§ Work to complete
Render the items below as a numbered list, skipping blank lines, from the first line of the items up to and including the line that contains "22: (1258, 703)". Leave the pictures out of the list.

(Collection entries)
★ ★ ★ ★
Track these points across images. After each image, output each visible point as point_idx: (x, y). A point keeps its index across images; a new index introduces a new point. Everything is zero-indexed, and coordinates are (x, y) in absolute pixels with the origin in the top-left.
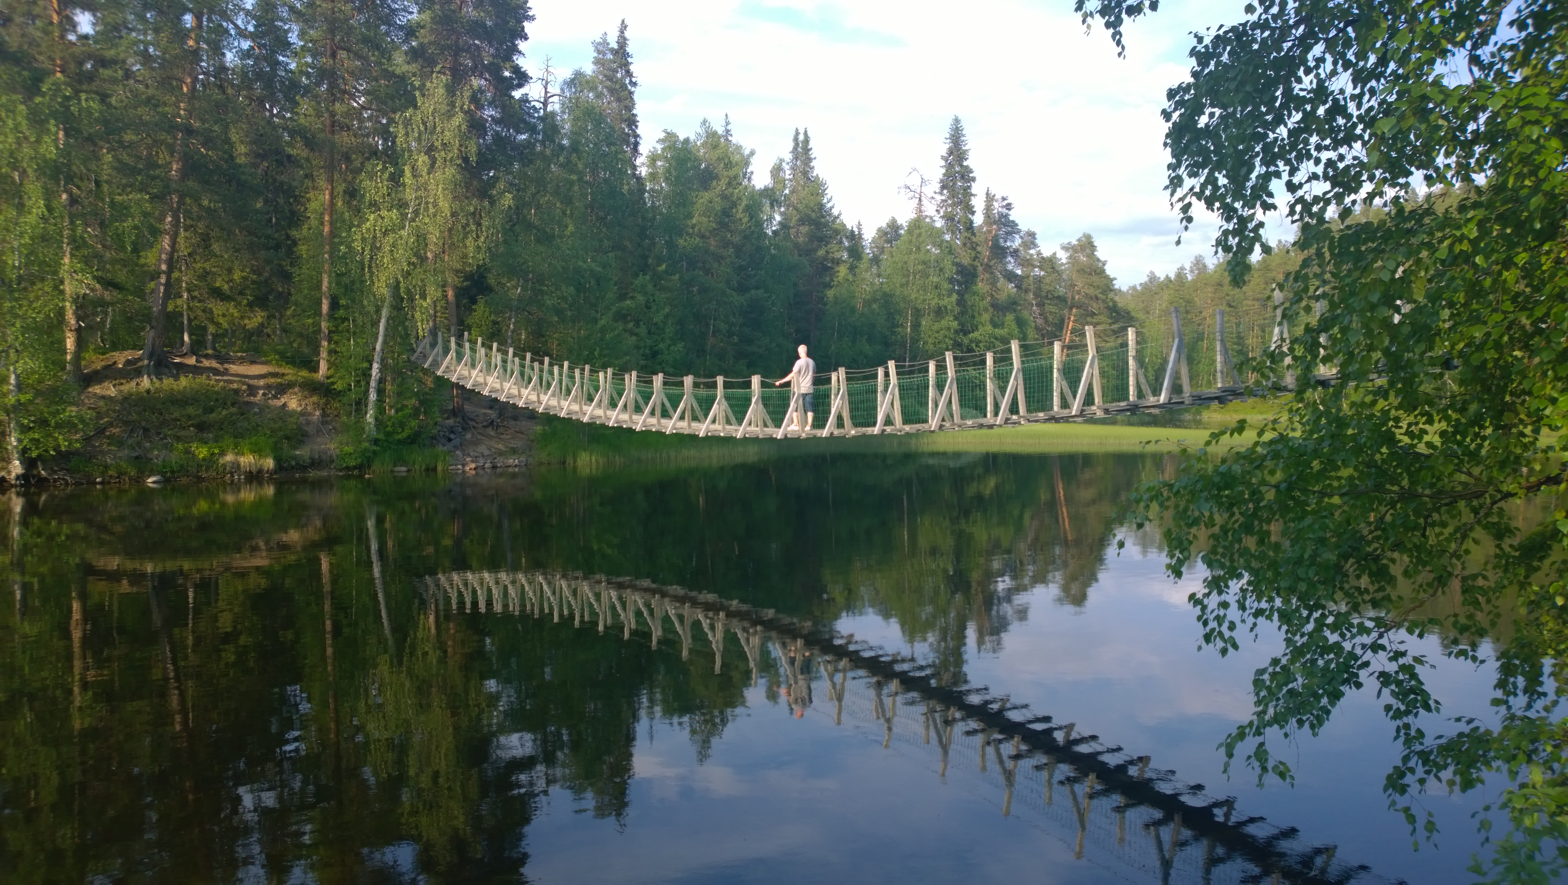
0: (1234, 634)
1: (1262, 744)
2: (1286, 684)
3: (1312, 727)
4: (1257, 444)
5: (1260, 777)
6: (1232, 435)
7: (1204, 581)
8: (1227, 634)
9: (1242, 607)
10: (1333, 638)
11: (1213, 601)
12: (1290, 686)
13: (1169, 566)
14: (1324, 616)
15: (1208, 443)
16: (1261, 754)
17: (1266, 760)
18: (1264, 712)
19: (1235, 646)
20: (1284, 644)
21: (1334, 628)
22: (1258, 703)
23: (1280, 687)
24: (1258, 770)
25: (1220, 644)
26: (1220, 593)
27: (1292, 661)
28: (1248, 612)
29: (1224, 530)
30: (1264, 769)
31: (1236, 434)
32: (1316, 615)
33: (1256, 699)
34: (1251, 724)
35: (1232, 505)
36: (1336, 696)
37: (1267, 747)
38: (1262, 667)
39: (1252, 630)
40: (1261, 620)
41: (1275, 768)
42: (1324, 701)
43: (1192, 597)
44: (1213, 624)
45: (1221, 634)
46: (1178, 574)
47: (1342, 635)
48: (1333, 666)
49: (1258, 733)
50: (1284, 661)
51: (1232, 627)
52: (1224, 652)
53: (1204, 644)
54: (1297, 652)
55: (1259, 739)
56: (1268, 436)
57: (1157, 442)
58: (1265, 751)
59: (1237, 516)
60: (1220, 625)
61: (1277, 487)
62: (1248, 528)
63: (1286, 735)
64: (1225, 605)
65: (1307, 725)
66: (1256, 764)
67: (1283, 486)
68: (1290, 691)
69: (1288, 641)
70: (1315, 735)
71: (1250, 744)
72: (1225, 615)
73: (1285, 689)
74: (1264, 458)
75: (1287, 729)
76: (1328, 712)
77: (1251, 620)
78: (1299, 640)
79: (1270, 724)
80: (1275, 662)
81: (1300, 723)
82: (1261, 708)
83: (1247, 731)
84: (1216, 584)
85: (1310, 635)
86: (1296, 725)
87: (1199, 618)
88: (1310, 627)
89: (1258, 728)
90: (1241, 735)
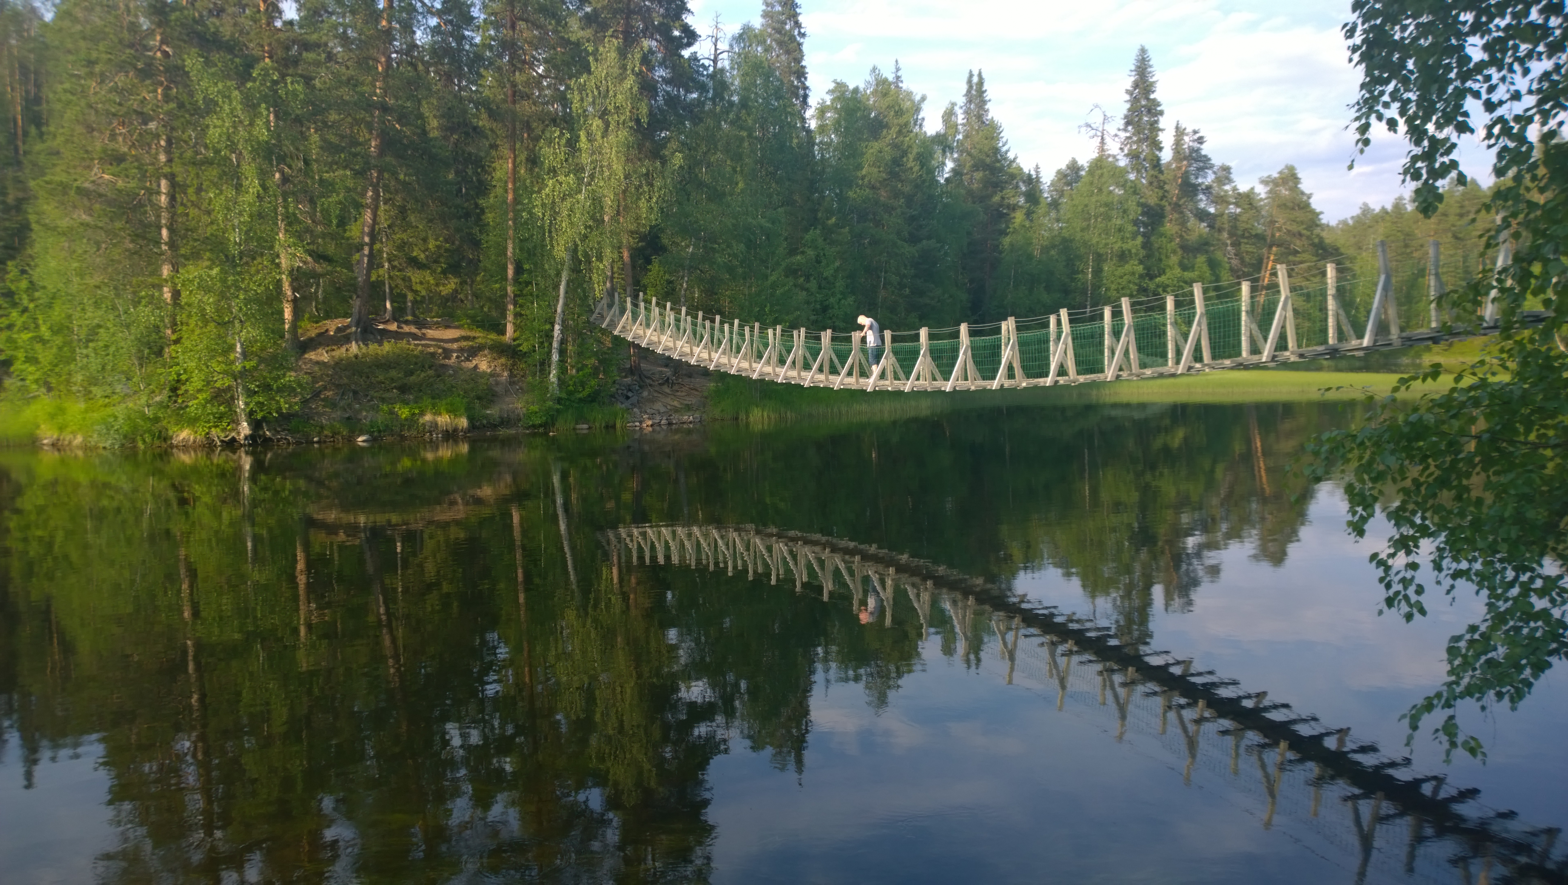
0: (1421, 598)
1: (1452, 718)
2: (1486, 653)
3: (1512, 700)
4: (1453, 390)
5: (1448, 753)
6: (1424, 380)
7: (1390, 540)
8: (1414, 598)
9: (1438, 567)
10: (1539, 604)
11: (1400, 561)
12: (1490, 655)
13: (1350, 524)
14: (1532, 580)
15: (1396, 389)
16: (1450, 728)
17: (1456, 735)
18: (1457, 683)
19: (1423, 612)
20: (1485, 609)
21: (1542, 593)
22: (1451, 673)
23: (1477, 656)
24: (1446, 745)
25: (1405, 609)
26: (1408, 553)
27: (1493, 628)
28: (1445, 573)
29: (1417, 483)
30: (1453, 744)
31: (1429, 380)
32: (1524, 578)
33: (1448, 667)
34: (1439, 695)
35: (1426, 457)
36: (1540, 667)
37: (1458, 721)
38: (1458, 633)
39: (1448, 592)
40: (1461, 582)
41: (1465, 744)
42: (1528, 672)
43: (1374, 556)
44: (1397, 587)
45: (1406, 598)
46: (1361, 533)
47: (1553, 601)
48: (1538, 634)
49: (1448, 705)
50: (1483, 628)
51: (1420, 590)
52: (1409, 617)
53: (1385, 609)
54: (1499, 619)
55: (1449, 712)
56: (1468, 381)
57: (1338, 388)
58: (1456, 726)
59: (1432, 469)
60: (1405, 588)
61: (1478, 437)
62: (1443, 482)
63: (1483, 708)
64: (1414, 566)
65: (1507, 698)
66: (1444, 739)
67: (1486, 436)
68: (1489, 662)
69: (1490, 605)
70: (1514, 709)
71: (1438, 717)
72: (1413, 578)
73: (1483, 658)
74: (1463, 405)
75: (1484, 702)
76: (1530, 685)
77: (1449, 581)
78: (1503, 606)
79: (1462, 696)
80: (1473, 629)
81: (1500, 696)
82: (1453, 678)
83: (1435, 702)
84: (1403, 544)
85: (1515, 599)
86: (1494, 698)
87: (1381, 580)
88: (1515, 591)
89: (1447, 700)
90: (1429, 706)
★ ★ ★ ★
§ Solution to this task
1. Track these points across images. After each image, output each visible point as point_idx: (x, y). A point keeps its index across images; a new index introduces a new point. Everything is zero-indexed, and coordinates are (x, y) in absolute pixels with the origin in the top-left.
2. 0: (1234, 634)
3. 1: (1262, 744)
4. 2: (1286, 684)
5. 3: (1312, 727)
6. 4: (1257, 444)
7. 5: (1260, 777)
8. 6: (1232, 435)
9. 7: (1204, 581)
10. 8: (1227, 634)
11. 9: (1242, 607)
12. 10: (1333, 638)
13. 11: (1213, 601)
14. 12: (1290, 686)
15. 13: (1169, 566)
16. 14: (1324, 616)
17. 15: (1208, 443)
18. 16: (1261, 754)
19. 17: (1266, 760)
20. 18: (1264, 712)
21. 19: (1235, 646)
22. 20: (1284, 644)
23. 21: (1334, 628)
24. 22: (1258, 703)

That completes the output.